Page-level text extractions
== Segment start ==
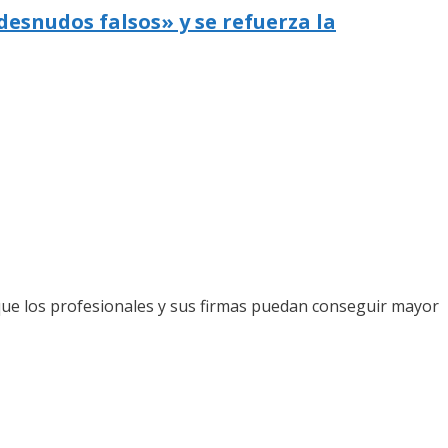
desnudos falsos» y se refuerza la
que los profesionales y sus firmas puedan conseguir mayor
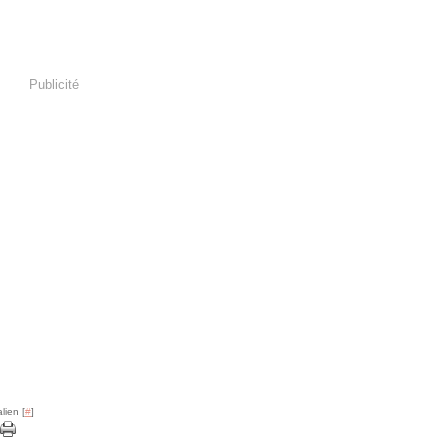
Publicité
lien [
#
]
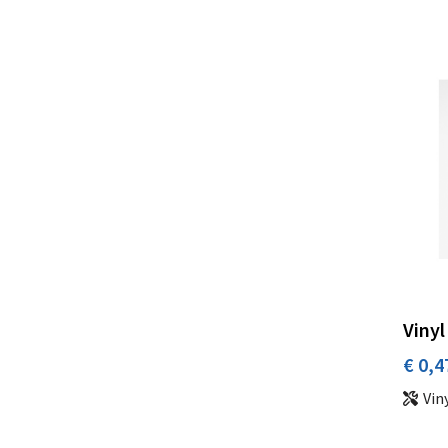
Vinyl
€ 0,4
Vin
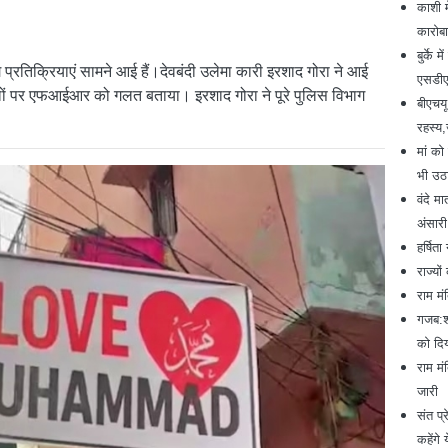
काशी म
कारोब
बुर्के
तिक्रियाएं सामने आई हैं।देवबंदी उलेमा कारी इरशाद गोरा ने आई
एसडीए
लों पर एफआईआर को गलत बताया। इरशाद गोरा ने पूरे पुलिस विभाग
बीएचयू
रहस्य,
मां को
भी उठ
वंदे म
अंसारी
हर्षित
राज्यो
राम मं
गजब:शा
को दि
राम मं
जारी
संत प्
कहेंगे य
== Segment end ==
• Task to carry out: Every entry above needs to be copied exactly, and no pictures go with it.

• Finished task:
desnudos falsos» y se refuerza la
que los profesionales y sus firmas puedan conseguir mayor
Publicité
lien [
#
]
Vinyl
€ 0,4
Vin
काशी म
कारोब
बुर्के
तिक्रियाएं सामने आई हैं।देवबंदी उलेमा कारी इरशाद गोरा ने आई
एसडीए
लों पर एफआईआर को गलत बताया। इरशाद गोरा ने पूरे पुलिस विभाग
बीएचयू
रहस्य,
मां को
भी उठ
वंदे म
अंसारी
हर्षित
राज्यो
राम मं
गजब:शा
को दि
राम मं
जारी
संत प्
कहेंगे य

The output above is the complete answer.